→ **EXTRACT**
——————————

Haddock deals with it fairly effectively. She’s even developed methods to hide it, such as turning a tic into what looks like a natural movement. These have kept many people from noticing, as even K-State head coach Mike Dibbini, who originally recruited her to Cal Poly Pomona, was unaware of it until this week. 

“She hides it really well,” said junior Addie Jenkins, close friends with Haddock. “I kind of noticed the eye thing that she does, but other than that I really didn’t notice it until it came up in a conversation. A lot of people are shocked when they find out.”

To avoid the shock, Haddock tends to bring it up to people she’ll be around a lot.

“I feel like telling people up front takes away the embarrassment for me and for themselves,” Haddock said, “because a lot of times people feel rude saying something about it and then finding out it’s because of something I can’t really control.”

What Haddock can control is her love for soccer, which she started playing before she was seven years old and has excelled at ever since. The Hemet, California, native scored 80 goals and dished out 37 assists in high school, earning her three All-California Interscholastic Federation selections.  

With her focus set on playing collegiate soccer, Haddock originally verbally committed to Cal Poly Pomona, a Division II school in her home state where the idea of playing for Dibbini was advantageous for a number of reasons. 

Her reasons wouldn’t change but her destination would. While on Twitter one day, Haddock came across the news of Dibbini accepting the job at K-State, opening up the door to her dream of playing in the Big 12.

——————————

Stored data entries:
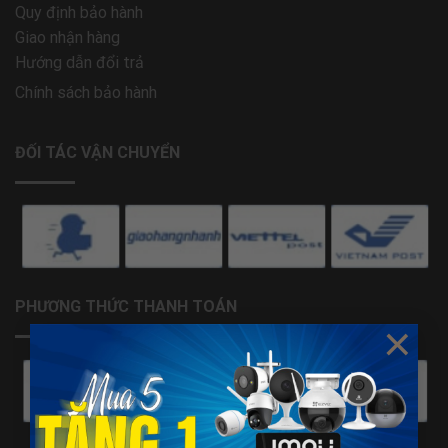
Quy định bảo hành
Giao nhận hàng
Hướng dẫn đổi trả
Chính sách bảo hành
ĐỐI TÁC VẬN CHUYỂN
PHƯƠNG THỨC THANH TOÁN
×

——————————

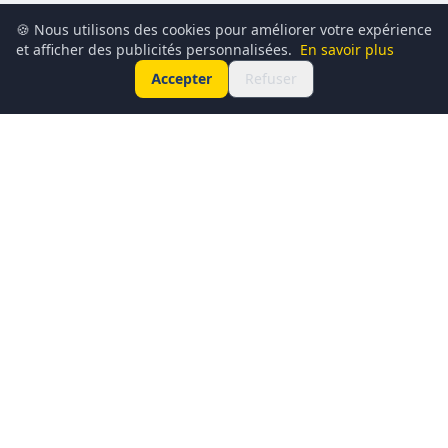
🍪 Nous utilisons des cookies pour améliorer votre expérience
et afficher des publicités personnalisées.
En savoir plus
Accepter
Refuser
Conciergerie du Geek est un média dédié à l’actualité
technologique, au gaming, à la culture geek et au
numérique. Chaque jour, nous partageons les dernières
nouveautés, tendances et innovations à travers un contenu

——————————

→ **WORK TO COMPLETE**
A – Answer these about the Haddock text:
(i) Who recruited Haddock to Cal Poly Pomona and was unaware of her tics until this week?
(ii) How many goals did Haddock score in high school?
(iii) Where did Haddock see the news of Dibbini accepting the K-State job?
B – Write the next part of the Haddock text, starting after its final sentence.
The stored data entries come from a separate source, unrelated to the text about Haddock.

→ **RESULTS IN ORDER**
A –
(i) Mike Dibbini, the K-State head coach
(ii) 80 goals
(iii) On Twitter

B –
“I jumped at my opportunity into the conference,” said Haddock, part of the inaugural K-State signing class. “A lot of his offensive strategies and ideologies go along with my kind of playing style, and the way that he wants to play possession is something that I really like. And Mike likes players with speed and I need a coach that likes speed because that’s kind of one of my strengths.”

For Dibbini, bringing in a player like Haddock, whose skillset can be hard to match at any level, was a no-brainer. 

“She has the tools that not a lot of players have and that’s the speed. If we get her in open space, it’s hard to catch her. At this level, having speed kills and she has it,” he said. “Getting her the opportunity to use it is the part that we’re still working on and once we do find it and figure it out, I think it’s going to be something that’s going to be deadly for us in the future.”

Haddock’s speed may be her most obvious strength, but she adds an immense amount to the Wildcats’ first-year program outside of it. 

“She’s really smart in the game of soccer — really smart. She has, obviously, her speed but also she’s got quick moves and she brings another energy level and another attitude to uplift us,” Jenkins said. “When we’re down or we need something to pick us up, she brings that in for us.”

Off the field, Jenkins said Haddock brings a number of personality traits that add up to a special combination.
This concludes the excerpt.